I rated Lowe well enough to be an AB. Remember we were picking the likes of George Bridge above such players so theres no disputing a lot of bad decisions have been made by those last two coaches. Does a team like the ABs need a finicky winger who you have to adapt and change a lot of your style with to get benefit from? No, not really. But he still would have been a basic improvement on players like even Savea at the tail of his career, Bridge, and could even have converted into the answer of replacing Beauden at the back. Instead we persisted with NMS, Naholo, Havili, Reece, all players we would have cared even less about losing and all because Rieko had Lowe's number 11 jersey nailed down.


He was of course only 23 when he decided to leave, it was back in the beggining of the period they had started retaining players (from 2018 onwards I think, they came out saying theyre going to be more aggressive at some point). So he might, all of them, only just missed out.


The main point that Ed made is that situations like Lowe's, Aki's, JGP's, aren't going to happen in future. That's a bit of a "NZ" only problem, because those players need to reach such a high standard to be chosen by the All Blacks, were as a country like Ireland wants them a lot earlier like that. This is basically the 'ready in 3 years' concept Ireland relied on, versus the '5 years and they've left' concept' were that player is now ready to be chosen by the All Blacks (given a contract to play Super, ala SBW, and hopefully Manu).


The 'mercenary' thing that will take longer to expire, and which I was referring to, is the grandparents rule. The new kids coming through now aren't going to have as many gp born overseas, so the amount of players that can leave with a prospect of International rugby offer are going to drop dramatically at some point. All these kiwi fellas playing for a PI, is going to stop sadly.


The new era problem that will replace those old concerns is now French and Japanese clubs (doing the same as NRL teams have done for decades by) picking kids out of school. The problem here is not so much a national identity one, than it is a farm system where 9 in 10 players are left with nothing. A stunted education and no support in a foreign country (well they'll get kicked out of those countries were they don't in Australia).
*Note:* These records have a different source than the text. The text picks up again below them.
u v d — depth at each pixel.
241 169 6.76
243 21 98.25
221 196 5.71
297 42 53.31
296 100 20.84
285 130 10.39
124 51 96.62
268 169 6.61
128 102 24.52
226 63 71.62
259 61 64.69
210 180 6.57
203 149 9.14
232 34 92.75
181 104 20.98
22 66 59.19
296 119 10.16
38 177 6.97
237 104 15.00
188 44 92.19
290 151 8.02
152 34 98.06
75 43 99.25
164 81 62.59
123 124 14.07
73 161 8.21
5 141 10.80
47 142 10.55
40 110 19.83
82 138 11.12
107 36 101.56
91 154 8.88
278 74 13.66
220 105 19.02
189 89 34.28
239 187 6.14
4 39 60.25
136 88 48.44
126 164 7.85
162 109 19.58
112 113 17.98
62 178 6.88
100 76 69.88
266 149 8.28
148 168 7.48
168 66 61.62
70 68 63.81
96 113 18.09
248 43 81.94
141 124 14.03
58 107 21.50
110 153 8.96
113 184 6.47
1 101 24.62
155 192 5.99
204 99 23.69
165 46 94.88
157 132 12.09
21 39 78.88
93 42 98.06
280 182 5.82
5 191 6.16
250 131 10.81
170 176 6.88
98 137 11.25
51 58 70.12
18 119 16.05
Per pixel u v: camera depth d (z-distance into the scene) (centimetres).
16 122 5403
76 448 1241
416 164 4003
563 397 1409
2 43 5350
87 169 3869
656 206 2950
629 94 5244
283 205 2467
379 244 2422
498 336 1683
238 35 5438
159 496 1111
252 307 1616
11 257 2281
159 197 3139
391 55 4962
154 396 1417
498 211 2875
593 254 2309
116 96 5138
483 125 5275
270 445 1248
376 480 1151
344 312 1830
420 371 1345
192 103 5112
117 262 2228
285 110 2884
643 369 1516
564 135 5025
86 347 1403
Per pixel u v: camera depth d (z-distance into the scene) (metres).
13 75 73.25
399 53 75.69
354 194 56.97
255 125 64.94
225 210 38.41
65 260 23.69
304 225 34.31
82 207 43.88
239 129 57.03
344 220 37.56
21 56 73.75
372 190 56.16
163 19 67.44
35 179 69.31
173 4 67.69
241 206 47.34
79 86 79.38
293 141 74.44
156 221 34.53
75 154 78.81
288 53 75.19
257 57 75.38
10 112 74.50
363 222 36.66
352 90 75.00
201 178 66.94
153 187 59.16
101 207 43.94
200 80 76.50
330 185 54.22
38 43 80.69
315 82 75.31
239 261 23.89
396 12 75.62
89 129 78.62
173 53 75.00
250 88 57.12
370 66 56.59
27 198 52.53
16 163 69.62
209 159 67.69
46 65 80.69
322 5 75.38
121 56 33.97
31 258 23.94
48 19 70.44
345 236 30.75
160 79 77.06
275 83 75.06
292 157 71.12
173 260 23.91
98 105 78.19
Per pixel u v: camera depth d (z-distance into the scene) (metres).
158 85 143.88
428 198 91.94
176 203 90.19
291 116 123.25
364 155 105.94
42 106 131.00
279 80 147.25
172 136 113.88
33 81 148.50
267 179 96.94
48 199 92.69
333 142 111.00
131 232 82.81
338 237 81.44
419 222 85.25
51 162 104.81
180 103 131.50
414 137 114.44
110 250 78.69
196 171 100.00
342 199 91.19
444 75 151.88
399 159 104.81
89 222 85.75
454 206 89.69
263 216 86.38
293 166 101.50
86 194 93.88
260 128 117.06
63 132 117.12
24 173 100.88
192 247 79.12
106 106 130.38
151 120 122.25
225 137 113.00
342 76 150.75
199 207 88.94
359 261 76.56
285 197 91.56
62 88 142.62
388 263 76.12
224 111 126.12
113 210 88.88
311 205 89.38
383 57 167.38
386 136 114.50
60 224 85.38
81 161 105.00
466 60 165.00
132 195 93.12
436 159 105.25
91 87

It's the same sort of situation were NZ would be the big guy, but there weren't many downsides with it. The only one I can think was brought up but a poster on this site, I can't recall who it was, but he seemed to know a lot of kids coming from the Islands weren't really given the capability to fly back home during school xms holidays etc. That is probably something that should be fixed by the union. Otherwise getting someone like Fakatava over here for his last year of school definitely results in NZ being able to pick the cherries off the top but it also allows that player to develop and be able to represent Tonga and under age and possibly even later in his career. Where as a kid being taken from NZ is arguably going to be worse off in every respect other than perhaps money. Not going to develop as a person, not going to develop as a player as much, so I have a lotof sympathy for NZs case that I don't include them in that group but I certainly see where you're coming from and it encourages other countries to think they can do the same while not realising they're making a much worse experience/situation.